Section 21(3) provides that if the Corporate Debtor owes Financial Debts to two or more Financial Creditors as part of a consortium or agreement, each such Financial Creditor will be part of the Committee of Creditors and their voting share be determined on the basis of Financial Debts owed to them.

Section 21(4) provides that if a person is a Financial Creditor as well as an Operational Creditor, such person will be Financial Creditor to the extent of the Financial Debt owed to the Corporate Debtor and included in the Committee of Creditors. Voting right of such creditor will be proportionate to the financial part of the debt.  Such creditor will be considered Operational Creditor to the extent it owes Operational Debt to the Corporate Debtor.

Section 21 (5) provides that if an Operational Creditor has assigned or legally transferred any Operational Debt to a Financial Creditor, the assignee or transferee will be considered as an Operational Creditor to the extent of such assignment or legal transfer.

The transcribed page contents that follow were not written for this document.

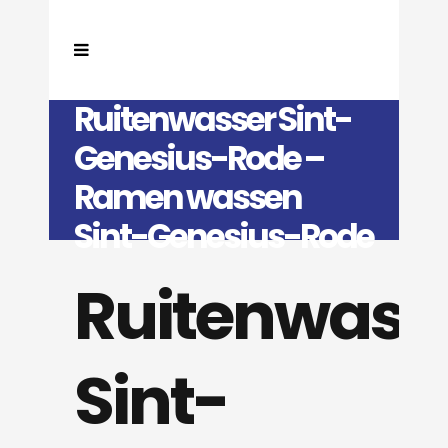
Ruitenwasser Sint-
Genesius-Rode –
Ramen wassen
Sint-Genesius-Rode
Ruitenwass
Sint-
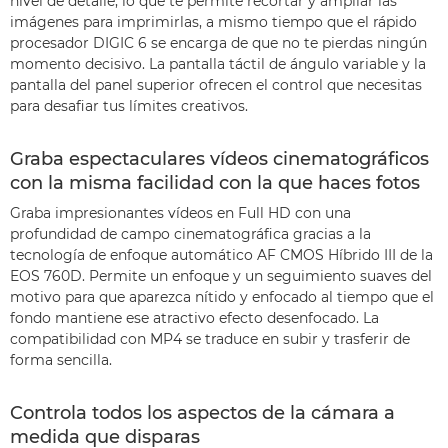
nivel de detalle, lo que te permite recortar y ampliar las
imágenes para imprimirlas, a mismo tiempo que el rápido
procesador DIGIC 6 se encarga de que no te pierdas ningún
momento decisivo. La pantalla táctil de ángulo variable y la
pantalla del panel superior ofrecen el control que necesitas
para desafiar tus límites creativos.
Graba espectaculares vídeos cinematográficos
con la misma facilidad con la que haces fotos
Graba impresionantes vídeos en Full HD con una
profundidad de campo cinematográfica gracias a la
tecnología de enfoque automático AF CMOS Híbrido III de la
EOS 760D. Permite un enfoque y un seguimiento suaves del
motivo para que aparezca nítido y enfocado al tiempo que el
fondo mantiene ese atractivo efecto desenfocado. La
compatibilidad con MP4 se traduce en subir y trasferir de
forma sencilla.
Controla todos los aspectos de la cámara a
medida que disparas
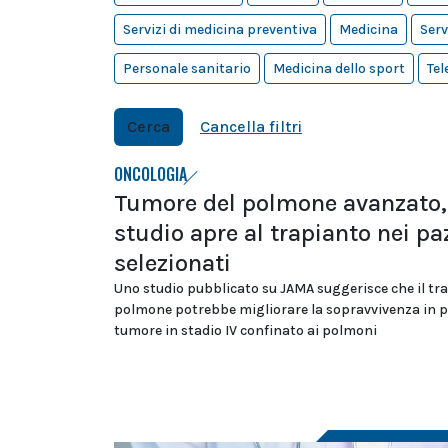
Servizi di medicina preventiva
Medicina
Serv
Personale sanitario
Medicina dello sport
Tel
Cerca
Cancella filtri
ONCOLOGIA
Tumore del polmone avanzato,
studio apre al trapianto nei pa
selezionati
Uno studio pubblicato su JAMA suggerisce che il tr
polmone potrebbe migliorare la sopravvivenza in p
tumore in stadio IV confinato ai polmoni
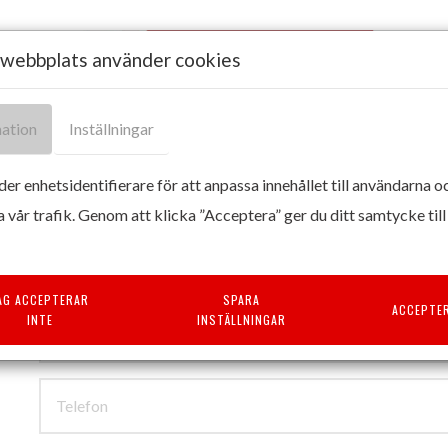
webbplats använder cookies
ation
Inställningar
Tillverkare och leverantör av produkter för vård och omsorg sedan 1987
HÖRSELVÅRD
SPARKCYKLAR
ÖVRIGA PRODUKTER
er enhetsidentifierare för att anpassa innehållet till användarna o
a vår trafik. Genom att klicka ”Acceptera” ger du ditt samtycke till
AG ACCEPTERAR
SPARA
ACCEPTE
INTE
INSTÄLLNINGAR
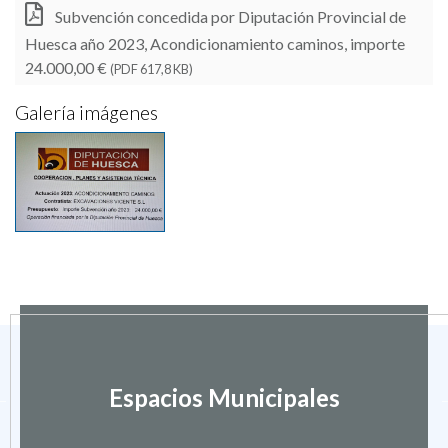
Subvención concedida por Diputación Provincial de
Huesca año 2023, Acondicionamiento caminos, importe
24.000,00 €
(PDF 617,8 KB)
Galería imágenes
Espacios Municipales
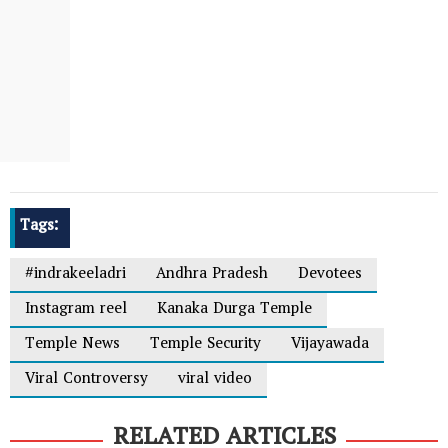
Tags:
#indrakeeladri
Andhra Pradesh
Devotees
Instagram reel
Kanaka Durga Temple
Temple News
Temple Security
Vijayawada
Viral Controversy
viral video
RELATED ARTICLES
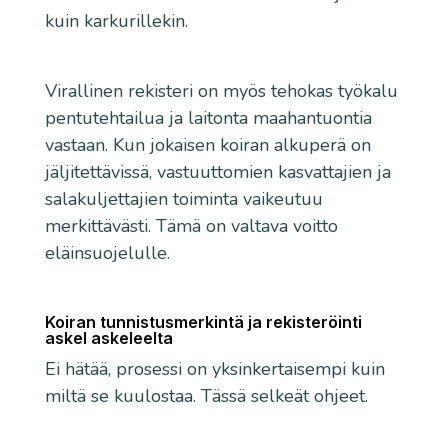
kuin karkurillekin.
Virallinen rekisteri on myös tehokas työkalu
pentutehtailua ja laitonta maahantuontia
vastaan. Kun jokaisen koiran alkuperä on
jäljitettävissä, vastuuttomien kasvattajien ja
salakuljettajien toiminta vaikeutuu
merkittävästi. Tämä on valtava voitto
eläinsuojelulle.
Koiran tunnistusmerkintä ja rekisteröinti
askel askeleelta
Ei hätää, prosessi on yksinkertaisempi kuin
miltä se kuulostaa. Tässä selkeät ohjeet.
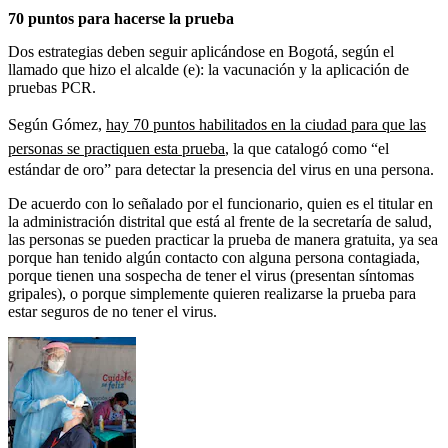
70 puntos para hacerse la prueba
Dos estrategias deben seguir aplicándose en Bogotá, según el
llamado que hizo el alcalde (e): la vacunación y la aplicación de
pruebas PCR.
Según Gómez,
hay 70 puntos habilitados en la ciudad para que las
personas se practiquen esta prueba
, la que catalogó como “el
estándar de oro” para detectar la presencia del virus en una persona.
De acuerdo con lo señalado por el funcionario, quien es el titular en
la administración distrital que está al frente de la secretaría de salud,
las personas se pueden practicar la prueba de manera gratuita, ya sea
porque han tenido algún contacto con alguna persona contagiada,
porque tienen una sospecha de tener el virus (presentan síntomas
gripales), o porque simplemente quieren realizarse la prueba para
estar seguros de no tener el virus.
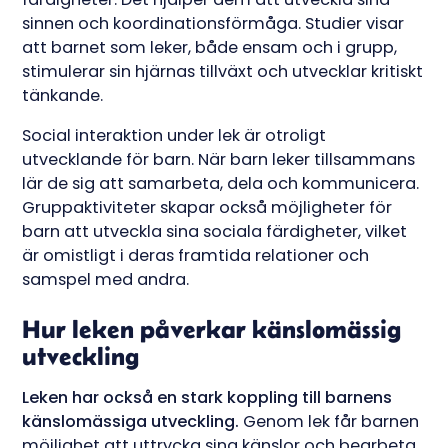
sinnen och koordinationsförmåga. Studier visar
att barnet som leker, både ensam och i grupp,
stimulerar sin hjärnas tillväxt och utvecklar kritiskt
tänkande.
Social interaktion under lek är otroligt
utvecklande för barn. När barn leker tillsammans
lär de sig att samarbeta, dela och kommunicera.
Gruppaktiviteter skapar också möjligheter för
barn att utveckla sina sociala färdigheter, vilket
är omistligt i deras framtida relationer och
samspel med andra.
Hur leken påverkar känslomässig
utveckling
Leken har också en stark koppling till barnens
känslomässiga utveckling.
Genom lek får barnen
möjlighet att uttrycka sina känslor och bearbeta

Representation through Authorised Representative

Section 21(6) provides that if various Financial Creditors have extended loan facility under consortium arrangement or syndicated facility and such facility provides for a single trustee or agent to act for all Financial Creditors, each Financial Creditor can authorise the trustee or agent on his behalf in the Committee of Creditors to the extent of his voting share. Each Financial Creditor can also represent himself in Committee of Creditors to the extent of his voting share. Each Financial Creditor can also appoint Insolvency Professional at his own cost to represent himself in Committee of Creditors to the extent of his voting share. Each Financial Creditor can exercise his right to vote to the extent of his voting share with one or more Financial Creditors jointly or severally.

 Section 21 (6A) and (6B) have been introduced vide Insolvency and Bankruptcy Board (Amendment) Act, 2018. Section 6A introduces concept of authorised representative in the Committee of Creditors in cases of Financial Creditors like deposit holders, bond holders or real estate allottees (home buyers), who can be in large numbers. If such large number of Financial Creditors participate in Committee of Creditors, the Committee of Creditors will not be able to function effectively and efficiently.

Section 21 (6A) (a) provides that where the Financial Debt is in form of securities or deposits and terms of the Financial Debt provides for the appointment of trustee or agent to act as authorised representative for all the Financial Creditors, such trustee or agent will act on behalf of such Financial Creditors and attend the meeting of Committee of Creditors and vote to the extent of voting share. 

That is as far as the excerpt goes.